C’est à travers un point presse ce vendredi 11 mars 2022 au marché Zamblé de Yopougon Siporex que Francis Djezou Bi secrétaire général du syndicat national des acteurs du vivriers de Côte d’ivoire, par ailleurs porte-parole des marchés de gros et produits vivriers de Côte d’ivoire est revenu sur la situation de la cherté de la vie qui prévaut dans le pays.

La cherté de la vie, fait périodique

Alors que le gouvernement ivoirien prend des décisions pour faire face à la hausse des prix de denrées alimentaires de première nécessité, le syndicat dont Francis Djezou Bi est membre vient éclairer la lanterne des populations.

La cherté de la vie est périodique

« La cherté de la vie dont on parle. Est-ce réellement une augmentation des denrées de première nécessité ou bien un  simple slogan pour faire peur à la population. Parce que nous savons aujourd'hui en Côte d'Ivoire nous qui sommes les acteurs véritables savons que nos produits sont saisonnier. Donc c'est normal qu'à un certain moment de semence du fait de la rareté des produits que les prix grimpent un peu. Ce sont des phénomènes naturels et climatiques », a-t-il déclaré tout en rassurant que c’est pour un moment.

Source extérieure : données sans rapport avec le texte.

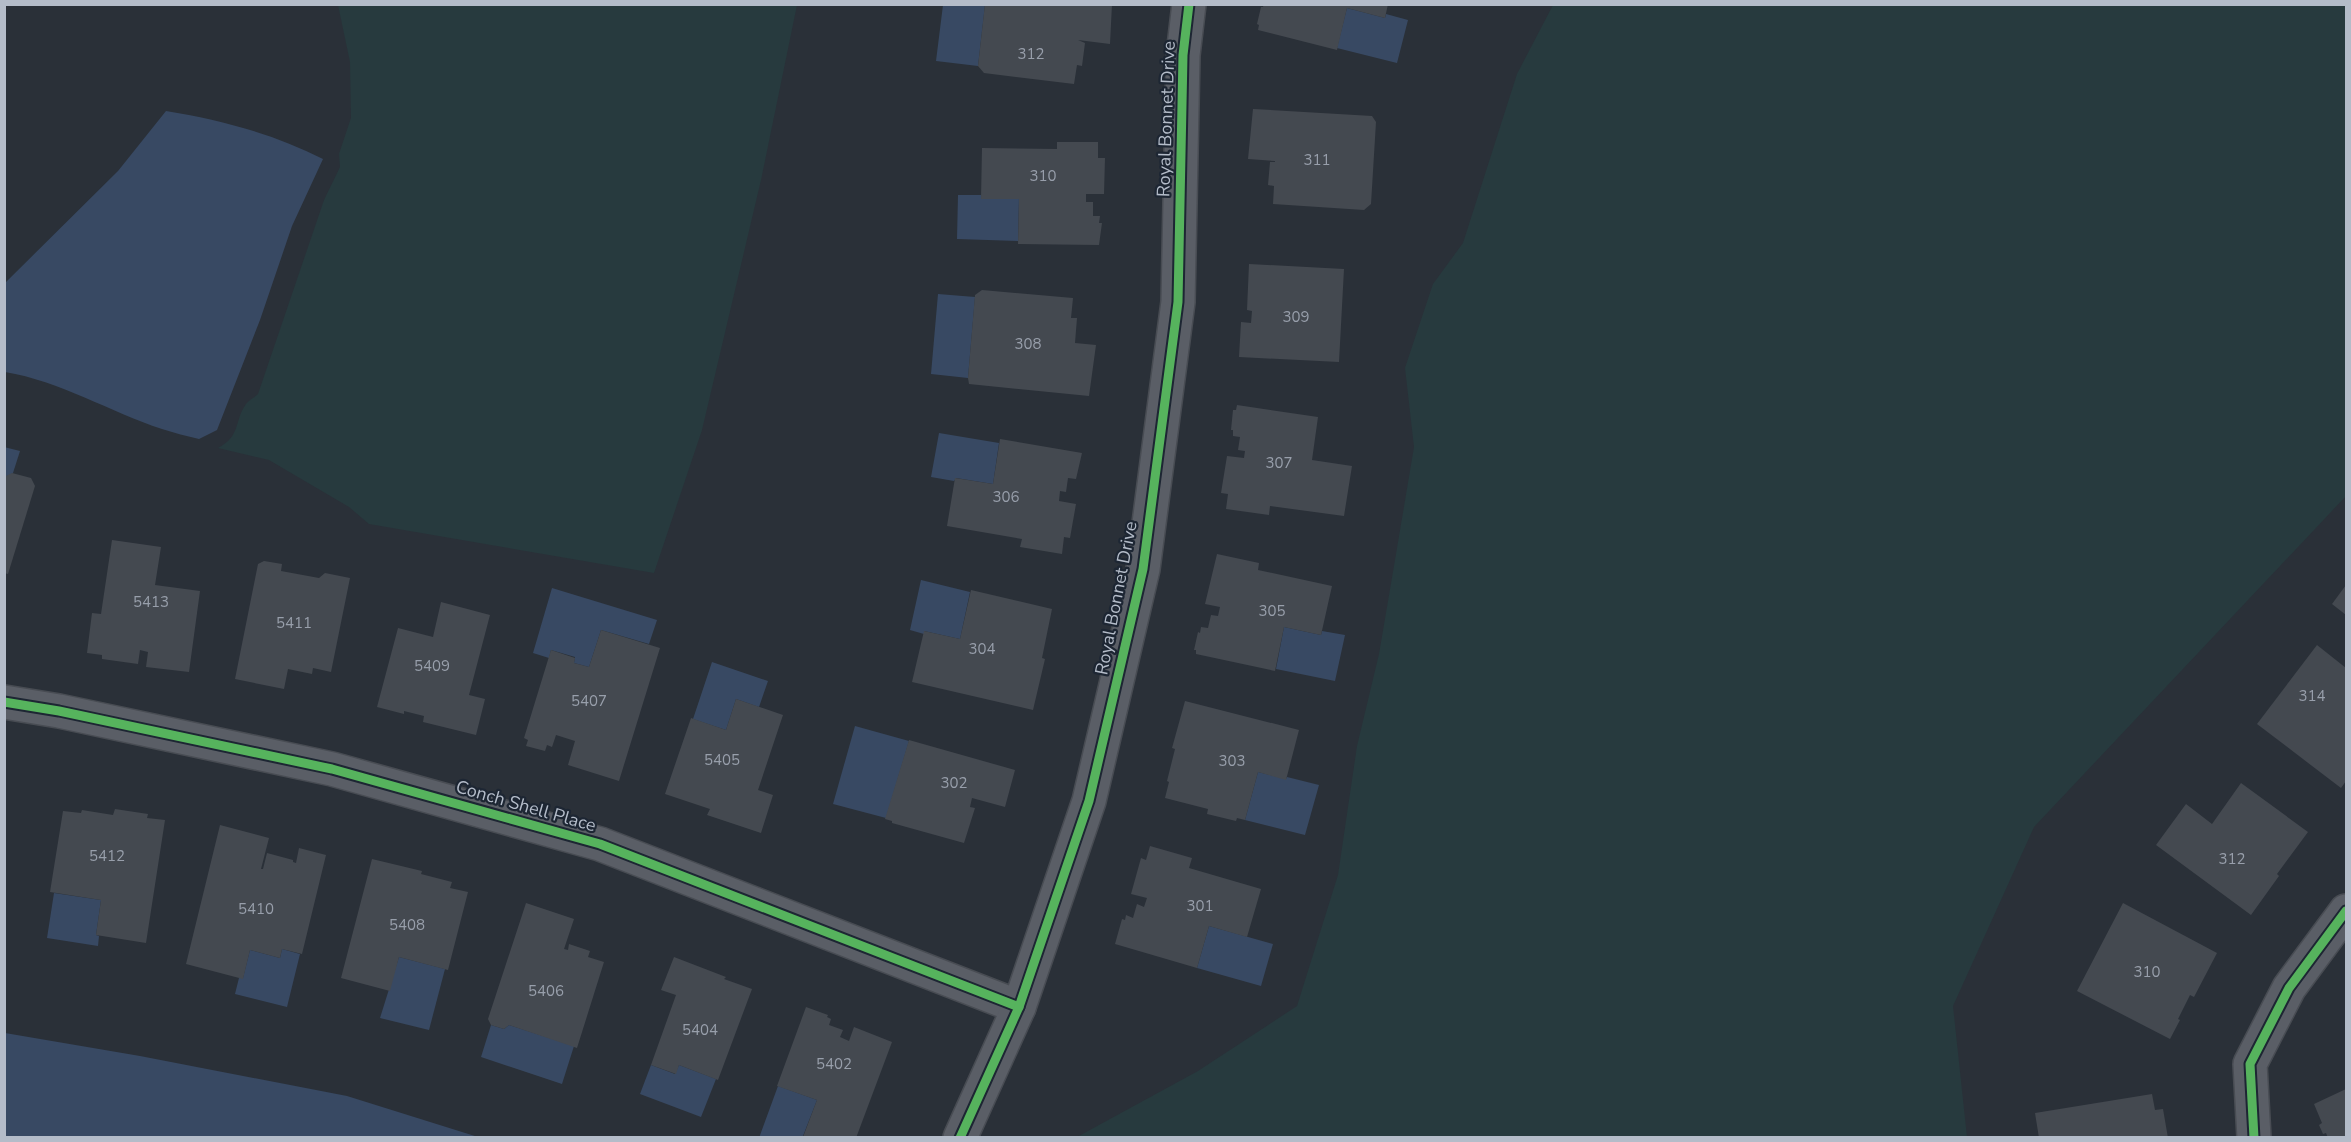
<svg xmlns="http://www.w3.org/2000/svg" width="2351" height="1142" font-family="'Nunito Sans',sans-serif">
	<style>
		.green { fill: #273a3e }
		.water { fill: #384963 }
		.building { fill: #444950 }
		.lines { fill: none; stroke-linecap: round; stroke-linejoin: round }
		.street-casing { stroke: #484c53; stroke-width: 36 }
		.street { stroke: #5a5e66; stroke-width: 33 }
		.cycleway-casing { stroke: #1d2633; stroke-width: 13 }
		.cycleway { stroke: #56b35d; stroke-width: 9 }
		.labels { text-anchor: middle; stroke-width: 4.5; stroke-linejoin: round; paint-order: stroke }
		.number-label { font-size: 15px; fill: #989fab }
		.street-label { font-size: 18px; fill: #b4bcc9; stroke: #1d2633 }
	</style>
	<rect width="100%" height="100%" fill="#2a3038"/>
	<!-- green -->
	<g class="green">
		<path d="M338,5H797L761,180L702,430L654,573L369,524L349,507L269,460L218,448C241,436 234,421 246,404C249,400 255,397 258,394L324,200L340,167L339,154L351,118L350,62Z"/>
		<path d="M1553,5H2346V496L2034,827L1953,1006L1967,1137H1077L1198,1071L1297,1006L1338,875L1357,746L1379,654L1396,554L1414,447L1405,368L1433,284L1463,243L1517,74Z"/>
	</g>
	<!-- water -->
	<g class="water">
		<path d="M943,5H985L978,66L936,61Z"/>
		<path d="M1347,8L1385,18L1386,14L1408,20L1397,63L1337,48Z"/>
		<path d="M166,111C221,120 274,134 323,159L292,226L260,320L217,430L199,439C187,436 174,433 162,429C110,412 60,381 5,372V283L118,171Z"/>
		<path d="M958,195H981V199H1019L1018,241L957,239Z"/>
		<path d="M938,294L975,297L968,378L931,374Z"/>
		<path d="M939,433L999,443L993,484L956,478L954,481L931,477Z"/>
		<path d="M4,447L20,451L13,473L5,477Z"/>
		<path d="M921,580L970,592L960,639L924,631V634L910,630Z"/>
		<path d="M552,588L657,620L649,644L601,630L589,667L574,663L575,657L551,650L549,658L533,653Z"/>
		<path d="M1284,627L1321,635L1322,631L1345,635L1335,681L1276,669Z"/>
		<path d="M712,662L768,681L759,707L736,699L726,730L693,719Z"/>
		<path d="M855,726L909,741L886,818L833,804Z"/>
		<path d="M1258,772L1286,779L1287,777L1319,785L1305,835L1245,820Z"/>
		<path d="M54,893L101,900L96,935L99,936L98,946L47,938Z"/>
		<path d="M1209,926L1273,944L1261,986L1197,968Z"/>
		<path d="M282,949L300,954L287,1007L235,994L239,978H243L250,950L280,958Z"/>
		<path d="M399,957L445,969L429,1030L380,1018Z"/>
		<path d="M491,1025L504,1029L509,1025L574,1046L562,1084L481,1057Z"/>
		<path d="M5,1033L140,1056L347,1096L478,1137H5Z"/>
		<path d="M651,1065L675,1074L679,1065L716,1079L701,1117L640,1094Z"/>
		<path d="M778,1086L817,1100L803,1136L805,1137L759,1138Z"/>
	</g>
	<!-- building -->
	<g class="building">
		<path d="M985,4H1112L1110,44L1078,40L1085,43L1082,66L1077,65L1074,84L984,73L978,66Z"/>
		<path d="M1264,4H1388L1385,18L1347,8L1337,50L1258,30L1259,25L1257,24L1261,7H1263Z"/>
		<path d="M1253,109L1372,116L1376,122L1371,204L1364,210L1273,204L1274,186L1268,185L1270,162H1275V161L1248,159Z"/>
		<path d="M1057,142H1098V158H1105L1104,194H1086V202H1093V216H1100L1099,223H1102L1099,245L1018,244L1019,199H981L982,148L1057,149Z"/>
		<path d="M1249,264L1344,269L1339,362L1239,357L1241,322L1251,323L1252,311L1247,310Z"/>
		<path d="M982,290L1073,298L1071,318H1077L1075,343L1096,345L1089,396L969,384L968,378L975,295Z"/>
		<path d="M1237,405L1318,417L1312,460L1352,466L1344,516L1270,506L1269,515L1226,509L1228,494L1221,493L1227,456L1244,458L1245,451L1238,450L1240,437L1233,436V430H1231L1233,410H1236Z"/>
		<path d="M1000,439L1082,453L1076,479L1068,478L1066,492L1060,491L1059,501L1076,504L1070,538L1064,537L1062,554L1020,547L1022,539L947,526L955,478L993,484Z"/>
		<path d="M12,473L31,478L35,486L8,574L4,573V477Z"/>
		<path d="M112,540L161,547L155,585L200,591L189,672L146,667L148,652L140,650L138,664L102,659V655L87,653L92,613L101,614Z"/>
		<path d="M1217,554L1259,563L1258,570L1332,586L1321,635L1284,627L1275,671L1196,654V650H1194L1198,632L1200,633L1201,627L1208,628L1211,615L1218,616L1220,607L1205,604Z"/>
		<path d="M264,561L282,564L281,571L319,578L325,573L350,578L331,672L313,668L312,674L288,669L284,689L235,679L258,564Z"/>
		<path d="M2346,585V615L2332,604Z"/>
		<path d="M971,590L1052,609L1042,658L1045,659L1033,710L912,682L924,631L960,639Z"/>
		<path d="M441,602L490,615L469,695L485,699L476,735L423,722L424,716L404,711V714L377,707L398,628L433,637Z"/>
		<path d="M601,630L660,648L619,781L568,765L575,741L556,735L552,747L547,745L545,751L526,746L528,740L524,738L551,650L575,658L574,663L589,667Z"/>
		<path d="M2317,645L2346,668V781L2341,788L2257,724Z"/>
		<path d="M736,699L783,715L758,790L773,795L761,833L707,815L710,809L665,794L691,718L726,730Z"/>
		<path d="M1185,701L1299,730L1286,780L1258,772L1245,820L1237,818L1236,821L1207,814L1208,809L1165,798L1169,782L1167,781L1175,749L1172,748Z"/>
		<path d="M909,740L1015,770L1005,807L972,798L970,807L975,808L964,843L892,823V821L885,819Z"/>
		<path d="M2241,783L2308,832L2277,874L2279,876L2251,915L2156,845L2186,804L2212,824Z"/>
		<path d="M115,809L148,814L147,818L165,820L146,943L96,935L101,900L50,892L63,811L81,813L82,810L113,815Z"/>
		<path d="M220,825L269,838L261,869H263L267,853L293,860V862L296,863L299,848L326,855L302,954L282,949L280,958L250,950L243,979L186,964Z"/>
		<path d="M1150,846L1192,858L1189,868L1261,889L1247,937L1209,926L1197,968L1115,944L1122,919L1125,920L1126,915L1133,918L1137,904L1144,907L1147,898L1131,894L1141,858L1146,860Z"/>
		<path d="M372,859L422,871L421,874L452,882L450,888L468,892L448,970L399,957L390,991L341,978Z"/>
		<path d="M526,903L574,919L564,949L568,950L569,944L590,951L588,957L604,962L577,1048L509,1025L504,1029L491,1025L488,1019Z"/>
		<path d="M2123,903L2217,953L2194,997L2190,995L2178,1019L2180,1020L2170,1039L2077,991Z"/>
		<path d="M674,957L726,977L724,979L752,989L718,1080L679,1065L676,1074L651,1065L676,995L661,990Z"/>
		<path d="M806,1007L828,1015L827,1017L831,1019L829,1025L843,1030L840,1037L849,1041L854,1027L892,1042L856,1138L803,1137L817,1100L777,1086Z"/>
		<path d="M2346,1089V1138H2328L2326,1133L2323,1134L2319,1125L2322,1123L2314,1104Z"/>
		<path d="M2152,1094L2155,1110L2163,1109L2168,1138H2039L2035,1113Z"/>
	</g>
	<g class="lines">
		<defs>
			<g id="street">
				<path d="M4,702L59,711L332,769L600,844L1019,1007"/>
				<path d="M960,1138L1019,1007L1089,801L1143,569L1178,302L1183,55L1189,4"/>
				<path d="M2254,1138L2250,1064L2289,988L2346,911"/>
			</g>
		</defs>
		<!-- street casing -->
		<use href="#street" class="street-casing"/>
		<!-- street -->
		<use href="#street" class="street"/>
		<defs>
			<g id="cycleway">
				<path d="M4,702L59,711L332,769L600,844L1019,1007"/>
				<path d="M960,1138L1019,1007L1089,801L1143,569L1178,302L1183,55L1189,4"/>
				<path d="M2254,1138L2250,1064L2289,988L2346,911"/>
			</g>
		</defs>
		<!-- cycleway casing -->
		<use href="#cycleway" class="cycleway-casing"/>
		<!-- cycleway -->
		<use href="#cycleway" class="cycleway"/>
	</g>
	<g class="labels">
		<!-- number labels -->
		<g class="number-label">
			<text x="1031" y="59">312</text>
			<text x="1317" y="165">311</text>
			<text x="1043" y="181">310</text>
			<text x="1296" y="322">309</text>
			<text x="1028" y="349">308</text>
			<text x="1279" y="468">307</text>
			<text x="1006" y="502">306</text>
			<text x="151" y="607">5413</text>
			<text x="1272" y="616">305</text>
			<text x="294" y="628">5411</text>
			<text x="982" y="654">304</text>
			<text x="432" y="671">5409</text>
			<text x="2312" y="701">314</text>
			<text x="589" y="706">5407</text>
			<text x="722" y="765">5405</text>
			<text x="1232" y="766">303</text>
			<text x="954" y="788">302</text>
			<text x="107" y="861">5412</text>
			<text x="2232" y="864">312</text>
			<text x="1200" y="911">301</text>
			<text x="256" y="914">5410</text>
			<text x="407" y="930">5408</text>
			<text x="2147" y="977">310</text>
			<text x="546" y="996">5406</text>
			<text x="700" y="1035">5404</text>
			<text x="834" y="1069">5402</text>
		</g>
		<!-- street labels -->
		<g class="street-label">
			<text transform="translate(1166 119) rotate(-88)" y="6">Royal Bonnet Drive</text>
			<text transform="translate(1116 598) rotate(-79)" y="6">Royal Bonnet Drive</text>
			<text transform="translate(526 806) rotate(16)" y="6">Conch Shell Place</text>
		</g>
	</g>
	<!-- border -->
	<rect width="2351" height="1142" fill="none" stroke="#b4bcc9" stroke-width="12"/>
</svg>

Depuis l’augmentation des prix, plusieurs populations se sont dirigés vers les grandes surfaces, selon le secrétaire du syndicat, laissant ainsi les produits qui sont en partie composés de banane, aubergine, gombo, piment frais, et plusieurs autres produits vivriers dans les mains des vendeuses.

Nous appelons les populations à venir dans nos marchés

« Ces conséquences engendrées poussent les populations à se diriger vers les grandes surfaces, qui sont plus chers. Pourtant nos produits sont abordables et négociables.  Au bout du compte nos produits qui sont en réalité accessibles restent et périssent. Du coup le prix du peu restant augmentent afin que les commerçantes rentabilisent leur investissement. En conclusion nous appelons les populations à venir dans nos marchés ».

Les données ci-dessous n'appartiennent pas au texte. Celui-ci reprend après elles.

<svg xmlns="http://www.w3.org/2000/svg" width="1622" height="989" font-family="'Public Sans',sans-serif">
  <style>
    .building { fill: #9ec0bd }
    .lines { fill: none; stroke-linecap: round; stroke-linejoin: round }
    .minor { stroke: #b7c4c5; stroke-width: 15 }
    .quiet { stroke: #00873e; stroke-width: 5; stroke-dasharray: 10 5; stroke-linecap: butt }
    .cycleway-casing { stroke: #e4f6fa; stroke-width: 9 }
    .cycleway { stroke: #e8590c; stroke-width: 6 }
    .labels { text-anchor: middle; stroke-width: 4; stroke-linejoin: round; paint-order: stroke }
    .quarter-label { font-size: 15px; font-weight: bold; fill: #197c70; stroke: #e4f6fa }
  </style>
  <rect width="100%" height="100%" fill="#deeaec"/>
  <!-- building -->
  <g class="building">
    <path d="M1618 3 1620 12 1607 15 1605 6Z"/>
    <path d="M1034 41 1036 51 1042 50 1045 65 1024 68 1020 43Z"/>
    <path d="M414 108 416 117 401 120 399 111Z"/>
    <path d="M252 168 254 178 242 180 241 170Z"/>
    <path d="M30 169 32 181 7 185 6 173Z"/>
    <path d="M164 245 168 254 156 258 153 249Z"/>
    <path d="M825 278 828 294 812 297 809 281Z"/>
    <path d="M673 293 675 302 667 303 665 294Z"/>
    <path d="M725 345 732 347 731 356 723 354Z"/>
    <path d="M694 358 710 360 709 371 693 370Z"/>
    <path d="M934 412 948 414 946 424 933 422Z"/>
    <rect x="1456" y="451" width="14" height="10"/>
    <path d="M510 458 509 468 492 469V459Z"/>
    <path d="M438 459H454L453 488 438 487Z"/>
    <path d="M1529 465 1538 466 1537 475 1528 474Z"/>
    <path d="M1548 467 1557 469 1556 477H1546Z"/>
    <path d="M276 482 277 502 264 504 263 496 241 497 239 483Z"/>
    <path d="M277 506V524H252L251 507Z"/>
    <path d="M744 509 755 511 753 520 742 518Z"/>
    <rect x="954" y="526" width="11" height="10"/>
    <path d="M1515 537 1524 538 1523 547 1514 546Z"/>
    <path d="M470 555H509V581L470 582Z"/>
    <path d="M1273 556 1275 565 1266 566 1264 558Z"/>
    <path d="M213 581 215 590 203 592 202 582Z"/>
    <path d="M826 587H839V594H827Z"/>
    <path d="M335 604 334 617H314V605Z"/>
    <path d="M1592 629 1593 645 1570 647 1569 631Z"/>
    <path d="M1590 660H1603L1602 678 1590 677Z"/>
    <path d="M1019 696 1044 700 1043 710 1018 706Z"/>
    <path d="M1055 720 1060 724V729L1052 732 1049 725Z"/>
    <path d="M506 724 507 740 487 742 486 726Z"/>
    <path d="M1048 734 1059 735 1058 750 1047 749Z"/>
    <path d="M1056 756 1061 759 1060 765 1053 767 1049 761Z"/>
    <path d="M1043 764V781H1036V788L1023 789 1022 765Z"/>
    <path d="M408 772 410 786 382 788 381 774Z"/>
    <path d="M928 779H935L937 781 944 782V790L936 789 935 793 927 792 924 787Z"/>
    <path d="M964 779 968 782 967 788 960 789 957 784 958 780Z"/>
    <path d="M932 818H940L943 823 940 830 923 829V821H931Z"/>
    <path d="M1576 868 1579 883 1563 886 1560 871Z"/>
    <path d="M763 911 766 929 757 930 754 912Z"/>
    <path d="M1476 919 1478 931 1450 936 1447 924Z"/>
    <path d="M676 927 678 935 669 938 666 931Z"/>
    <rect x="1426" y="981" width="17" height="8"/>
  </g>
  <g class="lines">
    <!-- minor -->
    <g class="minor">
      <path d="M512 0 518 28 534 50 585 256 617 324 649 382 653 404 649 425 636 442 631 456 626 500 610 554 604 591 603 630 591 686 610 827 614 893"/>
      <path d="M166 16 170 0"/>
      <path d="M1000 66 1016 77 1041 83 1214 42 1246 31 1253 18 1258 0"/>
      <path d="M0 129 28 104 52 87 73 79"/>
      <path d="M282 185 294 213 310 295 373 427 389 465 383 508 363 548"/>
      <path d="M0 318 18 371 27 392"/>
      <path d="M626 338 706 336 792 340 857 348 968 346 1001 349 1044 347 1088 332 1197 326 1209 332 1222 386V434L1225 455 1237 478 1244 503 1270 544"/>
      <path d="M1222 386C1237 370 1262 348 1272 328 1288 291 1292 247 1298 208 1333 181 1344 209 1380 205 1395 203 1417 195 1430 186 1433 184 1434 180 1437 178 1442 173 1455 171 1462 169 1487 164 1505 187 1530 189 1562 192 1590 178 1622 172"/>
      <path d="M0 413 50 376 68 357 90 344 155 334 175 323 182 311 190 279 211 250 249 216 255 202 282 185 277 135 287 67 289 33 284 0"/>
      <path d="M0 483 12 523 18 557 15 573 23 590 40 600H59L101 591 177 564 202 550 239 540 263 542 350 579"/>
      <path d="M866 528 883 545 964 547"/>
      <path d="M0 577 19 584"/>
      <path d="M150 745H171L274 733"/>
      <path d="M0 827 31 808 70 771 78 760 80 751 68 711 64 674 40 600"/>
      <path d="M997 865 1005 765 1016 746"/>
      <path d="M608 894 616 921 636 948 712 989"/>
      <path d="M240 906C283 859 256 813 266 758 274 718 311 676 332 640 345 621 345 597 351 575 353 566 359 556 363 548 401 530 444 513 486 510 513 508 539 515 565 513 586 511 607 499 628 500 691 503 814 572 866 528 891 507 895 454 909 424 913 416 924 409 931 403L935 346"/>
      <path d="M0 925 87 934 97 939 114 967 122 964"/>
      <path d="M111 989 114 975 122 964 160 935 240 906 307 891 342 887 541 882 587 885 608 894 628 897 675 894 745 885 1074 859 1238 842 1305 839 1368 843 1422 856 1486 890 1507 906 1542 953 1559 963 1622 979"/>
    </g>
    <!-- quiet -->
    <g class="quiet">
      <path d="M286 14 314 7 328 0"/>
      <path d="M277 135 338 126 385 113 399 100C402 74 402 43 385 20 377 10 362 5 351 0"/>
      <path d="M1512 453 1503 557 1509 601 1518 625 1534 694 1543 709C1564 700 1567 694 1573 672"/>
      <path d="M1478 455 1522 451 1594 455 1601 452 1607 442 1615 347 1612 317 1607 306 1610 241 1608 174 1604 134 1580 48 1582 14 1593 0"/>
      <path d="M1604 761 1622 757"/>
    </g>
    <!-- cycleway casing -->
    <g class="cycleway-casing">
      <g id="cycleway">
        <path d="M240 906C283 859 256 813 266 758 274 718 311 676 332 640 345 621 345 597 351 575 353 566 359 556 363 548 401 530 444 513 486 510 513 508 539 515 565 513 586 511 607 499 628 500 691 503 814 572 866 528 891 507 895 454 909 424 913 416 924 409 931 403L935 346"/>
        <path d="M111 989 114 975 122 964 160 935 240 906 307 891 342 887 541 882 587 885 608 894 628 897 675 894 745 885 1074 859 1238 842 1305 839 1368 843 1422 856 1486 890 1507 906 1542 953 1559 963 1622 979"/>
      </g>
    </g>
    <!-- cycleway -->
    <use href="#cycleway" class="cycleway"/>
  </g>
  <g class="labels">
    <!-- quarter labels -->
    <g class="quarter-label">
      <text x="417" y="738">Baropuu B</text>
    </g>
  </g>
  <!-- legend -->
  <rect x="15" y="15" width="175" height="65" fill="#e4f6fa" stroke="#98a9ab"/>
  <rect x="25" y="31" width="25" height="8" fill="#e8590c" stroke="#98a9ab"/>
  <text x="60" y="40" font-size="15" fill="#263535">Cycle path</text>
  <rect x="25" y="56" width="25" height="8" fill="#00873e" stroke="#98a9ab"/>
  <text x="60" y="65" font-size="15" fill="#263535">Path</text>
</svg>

Lors du conseil des ministres ce mercredi 9 mars 2022, le gouvernement a décidé du « plafonnement des prix de certains produits de grande consommation pour trois mois tant à la production qu’à la distribution. Le prix du riz, du sucre, de la tomate concentrée, du lait, de la pâte alimentaire, de l’huile raffinée, de la viande de bœuf ».